• [Dataset content]:

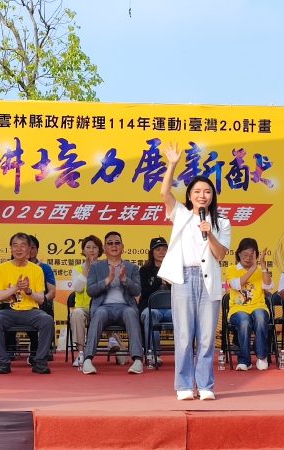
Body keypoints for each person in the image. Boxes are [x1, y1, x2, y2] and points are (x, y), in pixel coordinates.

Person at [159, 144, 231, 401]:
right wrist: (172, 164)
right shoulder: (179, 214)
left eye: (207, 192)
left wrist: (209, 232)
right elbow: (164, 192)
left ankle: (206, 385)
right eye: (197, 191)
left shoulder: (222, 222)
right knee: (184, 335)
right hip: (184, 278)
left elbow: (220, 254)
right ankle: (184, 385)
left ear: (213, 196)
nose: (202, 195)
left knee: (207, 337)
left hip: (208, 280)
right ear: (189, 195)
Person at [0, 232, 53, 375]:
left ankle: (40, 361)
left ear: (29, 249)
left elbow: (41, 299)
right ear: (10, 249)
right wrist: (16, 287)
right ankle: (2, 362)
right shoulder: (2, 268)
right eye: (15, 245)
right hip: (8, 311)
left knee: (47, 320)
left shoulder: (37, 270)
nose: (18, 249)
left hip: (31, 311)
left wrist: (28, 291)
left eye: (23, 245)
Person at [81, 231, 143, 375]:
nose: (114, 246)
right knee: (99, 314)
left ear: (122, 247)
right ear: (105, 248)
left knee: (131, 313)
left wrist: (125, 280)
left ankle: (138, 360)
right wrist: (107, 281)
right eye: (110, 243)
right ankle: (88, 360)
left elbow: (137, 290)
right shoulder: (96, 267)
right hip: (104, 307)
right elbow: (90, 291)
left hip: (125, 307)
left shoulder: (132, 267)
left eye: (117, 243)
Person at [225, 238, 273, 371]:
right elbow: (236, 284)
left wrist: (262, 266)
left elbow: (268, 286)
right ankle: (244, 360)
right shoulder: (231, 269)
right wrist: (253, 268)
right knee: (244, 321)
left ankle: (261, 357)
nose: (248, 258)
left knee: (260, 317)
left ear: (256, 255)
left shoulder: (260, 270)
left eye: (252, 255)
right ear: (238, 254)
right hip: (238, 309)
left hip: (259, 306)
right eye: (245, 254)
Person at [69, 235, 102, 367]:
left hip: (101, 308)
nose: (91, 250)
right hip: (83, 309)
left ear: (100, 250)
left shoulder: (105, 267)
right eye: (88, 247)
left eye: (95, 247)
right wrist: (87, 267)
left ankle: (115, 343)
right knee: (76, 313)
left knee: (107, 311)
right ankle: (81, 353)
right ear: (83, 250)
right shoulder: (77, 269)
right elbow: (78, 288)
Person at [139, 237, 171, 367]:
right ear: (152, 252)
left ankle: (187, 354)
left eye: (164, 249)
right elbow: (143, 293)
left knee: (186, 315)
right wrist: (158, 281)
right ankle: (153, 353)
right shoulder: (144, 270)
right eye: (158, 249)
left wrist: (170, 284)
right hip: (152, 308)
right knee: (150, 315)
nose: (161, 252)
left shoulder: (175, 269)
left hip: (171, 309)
* * *
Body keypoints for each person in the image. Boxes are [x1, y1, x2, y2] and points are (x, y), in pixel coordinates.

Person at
...
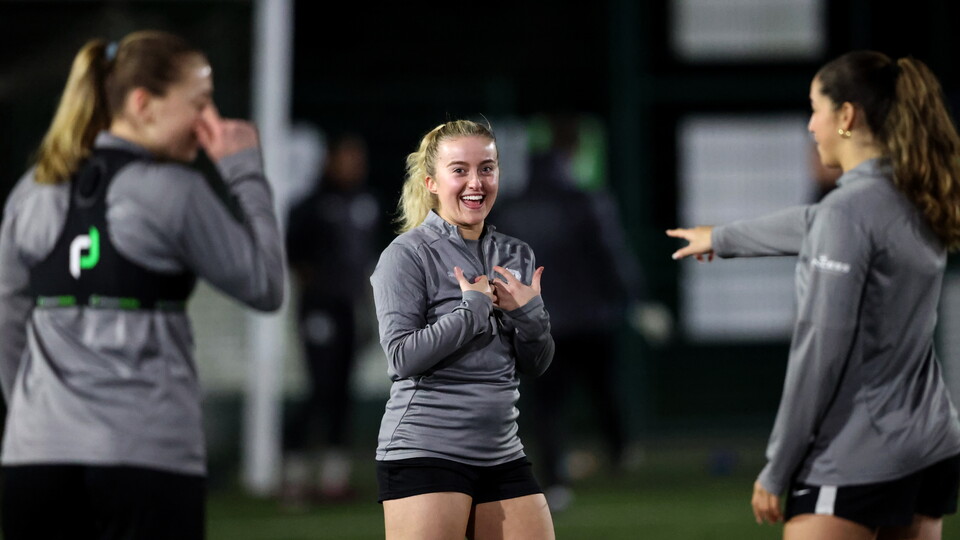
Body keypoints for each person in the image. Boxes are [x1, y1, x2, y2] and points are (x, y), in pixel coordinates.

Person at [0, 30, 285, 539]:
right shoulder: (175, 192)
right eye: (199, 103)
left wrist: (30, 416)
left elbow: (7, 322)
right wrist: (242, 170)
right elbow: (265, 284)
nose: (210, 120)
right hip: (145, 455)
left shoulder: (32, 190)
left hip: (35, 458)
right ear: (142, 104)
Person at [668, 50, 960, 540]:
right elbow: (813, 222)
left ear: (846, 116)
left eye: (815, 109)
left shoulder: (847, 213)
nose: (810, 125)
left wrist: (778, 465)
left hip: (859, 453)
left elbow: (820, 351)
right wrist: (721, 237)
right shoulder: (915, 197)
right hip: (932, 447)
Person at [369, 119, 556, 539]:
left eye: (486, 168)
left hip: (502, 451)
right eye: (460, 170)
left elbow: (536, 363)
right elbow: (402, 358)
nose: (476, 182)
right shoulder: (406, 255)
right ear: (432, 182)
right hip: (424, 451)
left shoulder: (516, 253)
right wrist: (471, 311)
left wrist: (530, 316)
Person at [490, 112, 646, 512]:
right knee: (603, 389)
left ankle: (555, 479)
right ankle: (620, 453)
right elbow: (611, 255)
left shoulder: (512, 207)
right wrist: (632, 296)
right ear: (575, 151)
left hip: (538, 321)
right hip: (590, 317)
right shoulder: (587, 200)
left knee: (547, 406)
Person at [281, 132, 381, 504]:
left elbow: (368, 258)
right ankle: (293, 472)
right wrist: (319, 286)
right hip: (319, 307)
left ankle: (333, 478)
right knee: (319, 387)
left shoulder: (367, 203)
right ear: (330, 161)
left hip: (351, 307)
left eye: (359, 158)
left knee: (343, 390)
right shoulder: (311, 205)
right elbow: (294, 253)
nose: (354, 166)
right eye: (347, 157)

• [What to do]:
In the data above, retype exactly and only the lines between the one holding "left elbow: (220, 254)" and the one holding "left ankle: (261, 357)", inclusive.

• [Response to this task]:
left elbow: (220, 254)
right ankle: (184, 385)
left ear: (213, 196)
nose: (202, 195)
left knee: (207, 337)
left hip: (208, 280)
right ear: (189, 195)
Person at [0, 232, 53, 375]:
left ankle: (40, 361)
left ear: (29, 249)
left elbow: (41, 299)
right ear: (10, 249)
right wrist: (16, 287)
right ankle: (2, 362)
right shoulder: (2, 268)
right eye: (15, 245)
right hip: (8, 311)
left knee: (47, 320)
left shoulder: (37, 270)
nose: (18, 249)
left hip: (31, 311)
left wrist: (28, 291)
left eye: (23, 245)
Person at [81, 231, 143, 375]:
nose: (114, 246)
right knee: (99, 314)
left ear: (122, 247)
right ear: (105, 248)
left knee: (131, 313)
left wrist: (125, 280)
left ankle: (138, 360)
right wrist: (107, 281)
right eye: (110, 243)
right ankle: (88, 360)
left elbow: (137, 290)
right shoulder: (96, 267)
right hip: (104, 307)
right elbow: (90, 291)
left hip: (125, 307)
left shoulder: (132, 267)
left eye: (117, 243)
Person at [225, 238, 273, 371]:
right elbow: (236, 284)
left wrist: (262, 266)
left elbow: (268, 286)
right ankle: (244, 360)
right shoulder: (231, 269)
right wrist: (253, 268)
right knee: (244, 321)
left ankle: (261, 357)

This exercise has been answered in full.